A fiduciary duty is an obligation to act with loyalty and good faith on behalf of someone or some entity, and it is the highest duty recognized by the law. In its simplest terms, it means that the “fiduciary” (the one who has the duty) owes to the “beneficiary” (the one to whom the duty is owed) the highest degree of care and devotion. The fiduciary must always act in the best interests of the beneficiary. This means that a fiduciary can never take any action which harms the beneficiary, either intentionally or negligently, and may be held liable for actions that damage the beneficiary. The fiduciary must also take care that his or her own interests do not conflict with the interests of the beneficiary.

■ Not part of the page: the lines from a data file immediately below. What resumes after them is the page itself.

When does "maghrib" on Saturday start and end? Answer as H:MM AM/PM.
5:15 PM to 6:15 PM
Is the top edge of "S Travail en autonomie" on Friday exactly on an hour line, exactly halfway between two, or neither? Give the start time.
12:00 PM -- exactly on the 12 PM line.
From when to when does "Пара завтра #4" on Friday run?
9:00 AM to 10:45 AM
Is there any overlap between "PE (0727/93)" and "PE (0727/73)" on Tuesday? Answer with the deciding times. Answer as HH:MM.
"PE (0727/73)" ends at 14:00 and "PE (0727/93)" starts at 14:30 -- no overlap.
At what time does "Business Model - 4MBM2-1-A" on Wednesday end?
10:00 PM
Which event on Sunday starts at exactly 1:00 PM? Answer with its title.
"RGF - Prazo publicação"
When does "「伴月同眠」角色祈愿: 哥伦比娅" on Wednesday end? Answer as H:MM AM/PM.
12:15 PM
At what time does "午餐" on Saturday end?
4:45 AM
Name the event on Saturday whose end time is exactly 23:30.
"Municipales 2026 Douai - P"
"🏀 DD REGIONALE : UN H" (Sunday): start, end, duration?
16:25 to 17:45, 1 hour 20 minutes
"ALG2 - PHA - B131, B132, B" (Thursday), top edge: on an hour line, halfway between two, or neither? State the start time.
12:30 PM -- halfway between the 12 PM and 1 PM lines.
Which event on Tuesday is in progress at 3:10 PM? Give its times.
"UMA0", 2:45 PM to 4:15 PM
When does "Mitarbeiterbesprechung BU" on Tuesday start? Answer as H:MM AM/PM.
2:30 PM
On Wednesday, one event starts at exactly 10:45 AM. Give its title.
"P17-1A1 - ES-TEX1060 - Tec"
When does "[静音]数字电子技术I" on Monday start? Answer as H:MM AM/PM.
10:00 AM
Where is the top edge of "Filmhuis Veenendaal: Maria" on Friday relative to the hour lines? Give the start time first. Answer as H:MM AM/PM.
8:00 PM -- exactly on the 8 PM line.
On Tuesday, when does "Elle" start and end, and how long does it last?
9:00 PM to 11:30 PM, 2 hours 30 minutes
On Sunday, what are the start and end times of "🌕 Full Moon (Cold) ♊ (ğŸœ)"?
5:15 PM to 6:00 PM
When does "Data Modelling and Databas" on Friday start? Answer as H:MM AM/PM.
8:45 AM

Since the responsibilities of a fiduciary position are so important, we understand that it may seem overwhelming to owe such a duty to someone or something. Our attorneys are here to help you determine if your relationship to another person or entity is a fiduciary one, and to help you understand the scope of your legal obligations and any risks that may come with such a fiduciary duty. Our attorneys have decades of experience both advising and fiduciaries and serving as fiduciaries.

Services & Questions related to Powers of Attorney

Do I have a Fiduciary Duty?

Oftentimes, a fiduciary duty can arise without you even expressly agreeing to undertake it because it is inherent in a role you assumed. Some common instances where a fiduciary duty exists include:

  • Director or officer of a corporation to its shareholders
  • Personal Representative of a probate estate to the estate’s beneficiaries
  • Trustee of a trust to its beneficiaries
  • Partner to all other partners in a partnership
  • Agent to principal (such as under a Power of Attorney)
  • Guardian to beneficiary
  • Conservator to beneficiary

If you hold one of the roles marked in italics, you owe some level of fiduciary duty in the District of Columbia, Virginia, and Maryland. QRG attorneys can counsel you on your responsibilities and help you navigate the choices that may arise.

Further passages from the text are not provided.